The report will be presented at the next community meeting, scheduled for 7 p.m. on April 9 at Coral Springs Center for the Arts.
The Coral Springs City Commission will vote on the proposal in the spring of 2016.
“This is far from a done deal,” said Donmez. “This looks like a good, feasible project. We have to look at what is best for the school, but we don’t want to adversely affect the neighborhood.”
According to the plan that is under consideration, Charter Schools USA will build a three-story building, a three-story parking garage and a gymnasium at the new site.
The city will demolish the existing school building and put the site back on the tax rolls.
The people who attended the meeting seemed divided on the relocation issue. While some, including a few parents of students at the school, were of the opinion that the new site was ideal, people living in the area were worried about traffic congestion and the impact that the school would have on the quality of life of people in the area.
“The traffic in the area is going to be quadrupled,” said Sheri Hager, who has lived in the area for 17 years.
“There is no traffic study that can make the traffic any better. I see my quality of life diminishing.”
People in the city were being presented with “fait accompli,” said Tedgold Blatt, another resident. “The first time I heard about this was at the recent Slice of the Springs meeting.
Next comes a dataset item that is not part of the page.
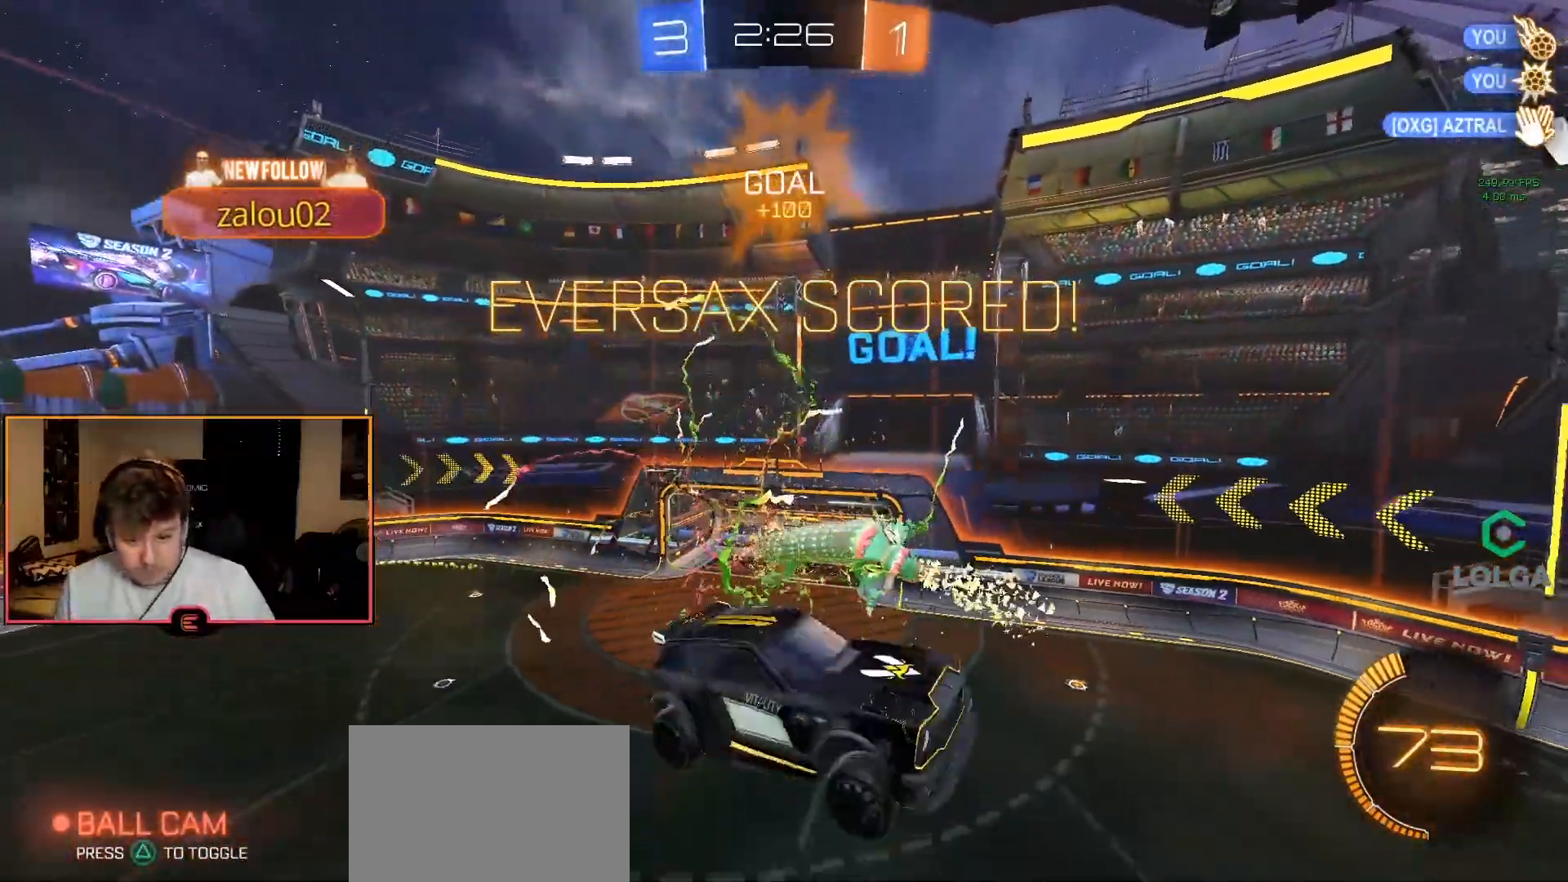
{"buttons": ["L2"], "left_stick": "down", "right_stick": "center", "events": [[283, "TRIANGLE", "down"], [417, "TRIANGLE", "up"]]}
This is a done deal. You spent two years discussing it without telling the residents.”
Randy Bitton, teacher at Parkside Elementary, expressed concern at the possibility of unwanted interaction between elementary and high school students after school hours. She wanted to know if the school would consider giving as much importance to music as it does to sports.
Earlier, Deputy City Manager Susan Grant and Richard Page, Charter Schools USA vice president of development, provided details of the project to people in the audience. The project will be built through a public-private partnership, with the city leasing the land to Red Apple Development, a developer of charter schools across the country, for 50 years. The project cost is $25 million; Renaissance Charter School, which is also a member of Charter Schools USA’s family of schools, and Red Apple Development will be the borrowers.
The school will have 2,100 students, an increase of 450 from the current number. The plan is to add 100 more seats in ninth grade every year for four years, with Renaissance Charter School students from Coral Springs getting first preference. Of the new seats, a maximum of 34 will be set aside for non-residents.
The school will have access to the sports fields at Mullins Park, while the public will be able to use the school gym during non-school hours. There will be 654 parking spaces in the three-floor parking garage that will be built behind the school building.